- **How to complete this task**
All pictures are to be skipped; retype only the lines from the top of the entries through the line with "6. Policy of", both included.

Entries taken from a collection

- Opening Delimiter -

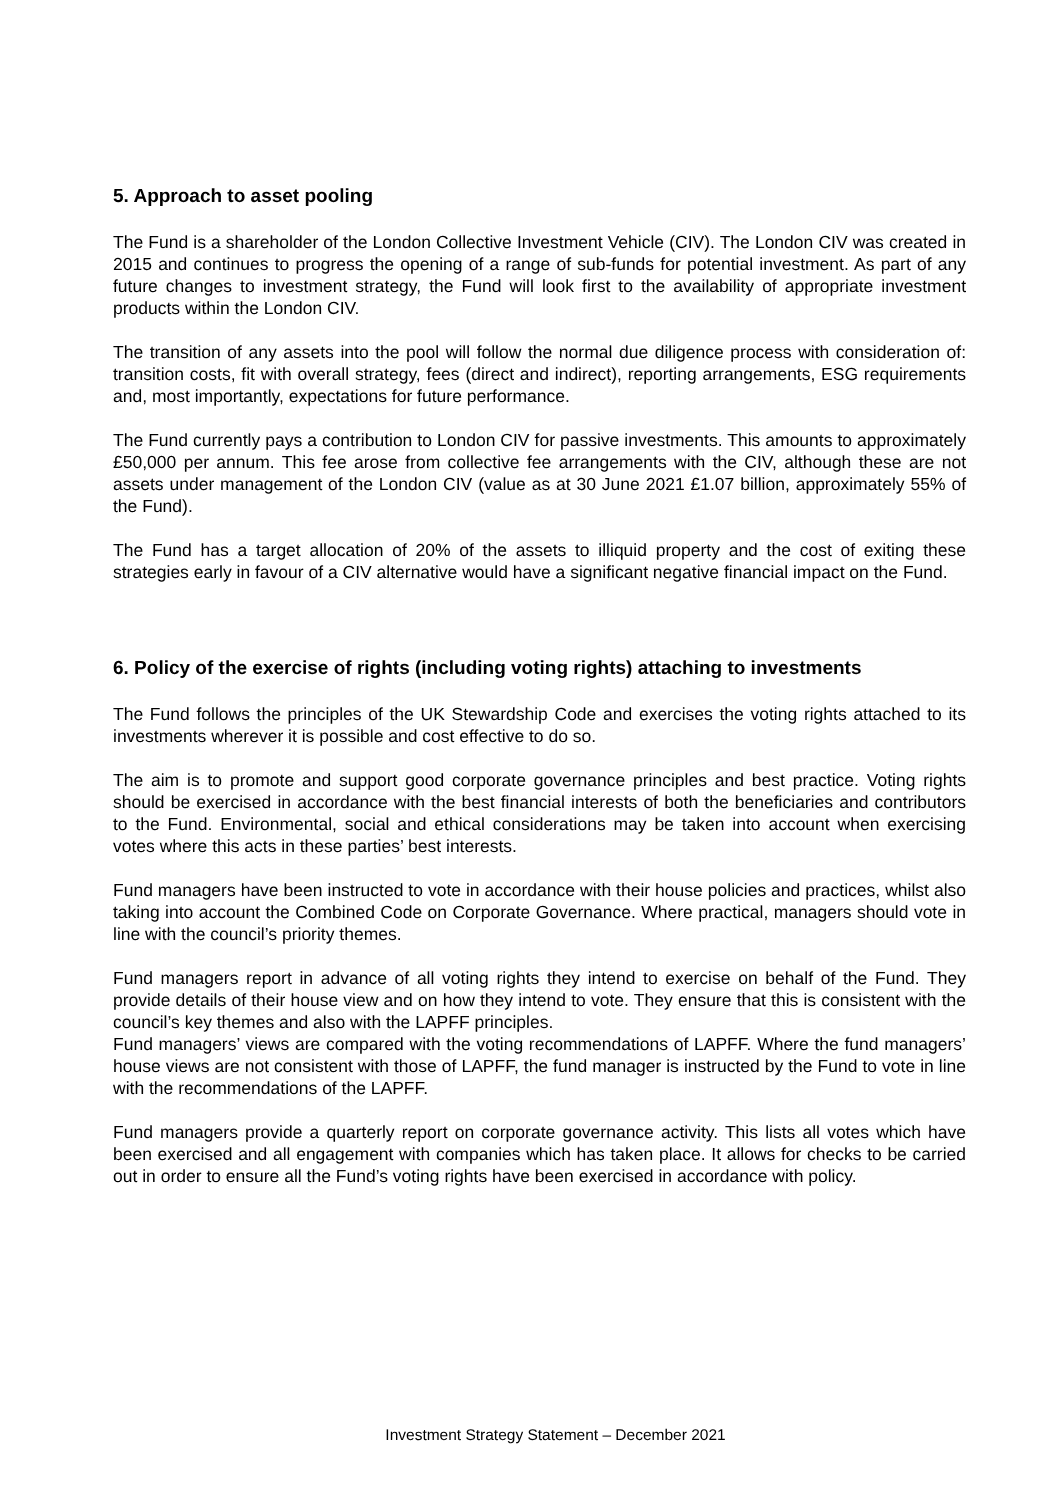5. Approach to asset pooling
The Fund is a shareholder of the London Collective Investment Vehicle (CIV). The London CIV was created in 2015 and continues to progress the opening of a range of sub-funds for potential investment. As part of any future changes to investment strategy, the Fund will look first to the availability of appropriate investment products within the London CIV.
The transition of any assets into the pool will follow the normal due diligence process with consideration of: transition costs, fit with overall strategy, fees (direct and indirect), reporting arrangements, ESG requirements and, most importantly, expectations for future performance.
The Fund currently pays a contribution to London CIV for passive investments. This amounts to approximately £50,000 per annum. This fee arose from collective fee arrangements with the CIV, although these are not assets under management of the London CIV (value as at 30 June 2021 £1.07 billion, approximately 55% of the Fund).
The Fund has a target allocation of 20% of the assets to illiquid property and the cost of exiting these strategies early in favour of a CIV alternative would have a significant negative financial impact on the Fund.
6. Policy of the exercise of rights (including voting rights) attaching to investments
The Fund follows the principles of the UK Stewardship Code and exercises the voting rights attached to its investments wherever it is possible and cost effective to do so.
The aim is to promote and support good corporate governance principles and best practice. Voting rights should be exercised in accordance with the best financial interests of both the beneficiaries and contributors to the Fund. Environmental, social and ethical considerations may be taken into account when exercising votes where this acts in these parties’ best interests.
Fund managers have been instructed to vote in accordance with their house policies and practices, whilst also taking into account the Combined Code on Corporate Governance. Where practical, managers should vote in line with the council’s priority themes.
Fund managers report in advance of all voting rights they intend to exercise on behalf of the Fund. They provide details of their house view and on how they intend to vote. They ensure that this is consistent with the council’s key themes and also with the LAPFF principles.
Fund managers’ views are compared with the voting recommendations of LAPFF. Where the fund managers’ house views are not consistent with those of LAPFF, the fund manager is instructed by the Fund to vote in line with the recommendations of the LAPFF.
Fund managers provide a quarterly report on corporate governance activity. This lists all votes which have been exercised and all engagement with companies which has taken place. It allows for checks to be carried out in order to ensure all the Fund’s voting rights have been exercised in accordance with policy.
Investment Strategy Statement – December 2021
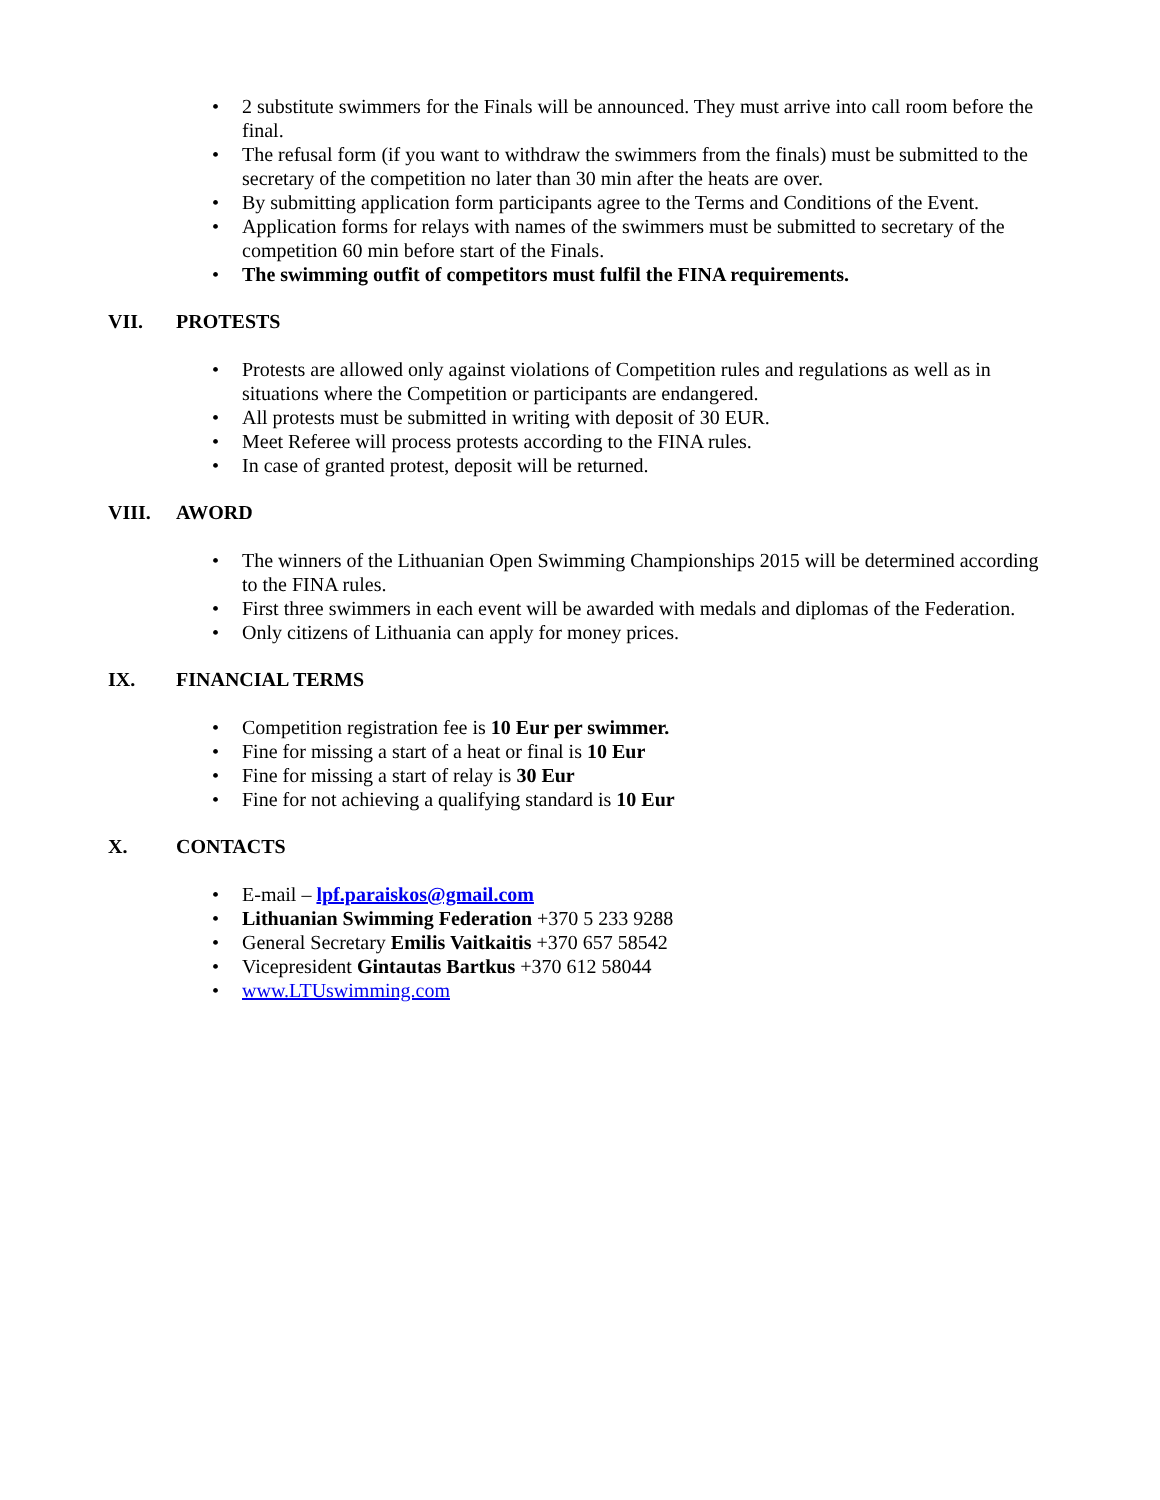• 2 substitute swimmers for the Finals will be announced. They must arrive into call room before the final.
• The refusal form (if you want to withdraw the swimmers from the finals) must be submitted to the secretary of the competition no later than 30 min after the heats are over.
• By submitting application form participants agree to the Terms and Conditions of the Event.
• Application forms for relays with names of the swimmers must be submitted to secretary of the competition 60 min before start of the Finals.
• The swimming outfit of competitors must fulfil the FINA requirements.
VII. PROTESTS
• Protests are allowed only against violations of Competition rules and regulations as well as in situations where the Competition or participants are endangered.
• All protests must be submitted in writing with deposit of 30 EUR.
• Meet Referee will process protests according to the FINA rules.
• In case of granted protest, deposit will be returned.
VIII. AWORD
• The winners of the Lithuanian Open Swimming Championships 2015 will be determined according to the FINA rules.
• First three swimmers in each event will be awarded with medals and diplomas of the Federation.
• Only citizens of Lithuania can apply for money prices.
IX. FINANCIAL TERMS
• Competition registration fee is 10 Eur per swimmer.
• Fine for missing a start of a heat or final is 10 Eur
• Fine for missing a start of relay is 30 Eur
• Fine for not achieving a qualifying standard is 10 Eur
X. CONTACTS
• E-mail – lpf.paraiskos@gmail.com
• Lithuanian Swimming Federation +370 5 233 9288
• General Secretary Emilis Vaitkaitis +370 657 58542
• Vicepresident Gintautas Bartkus +370 612 58044
• www.LTUswimming.com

- Closing Delimiter -

- **Response to the exercise**
5. Approach to asset pooling
The Fund is a shareholder of the London Collective Investment Vehicle (CIV). The London CIV was created in 2015 and continues to progress the opening of a range of sub-funds for potential investment. As part of any future changes to investment strategy, the Fund will look first to the availability of appropriate investment products within the London CIV.
The transition of any assets into the pool will follow the normal due diligence process with consideration of: transition costs, fit with overall strategy, fees (direct and indirect), reporting arrangements, ESG requirements and, most importantly, expectations for future performance.
The Fund currently pays a contribution to London CIV for passive investments. This amounts to approximately £50,000 per annum. This fee arose from collective fee arrangements with the CIV, although these are not assets under management of the London CIV (value as at 30 June 2021 £1.07 billion, approximately 55% of the Fund).
The Fund has a target allocation of 20% of the assets to illiquid property and the cost of exiting these strategies early in favour of a CIV alternative would have a significant negative financial impact on the Fund.
6. Policy of the exercise of rights (including voting rights) attaching to investments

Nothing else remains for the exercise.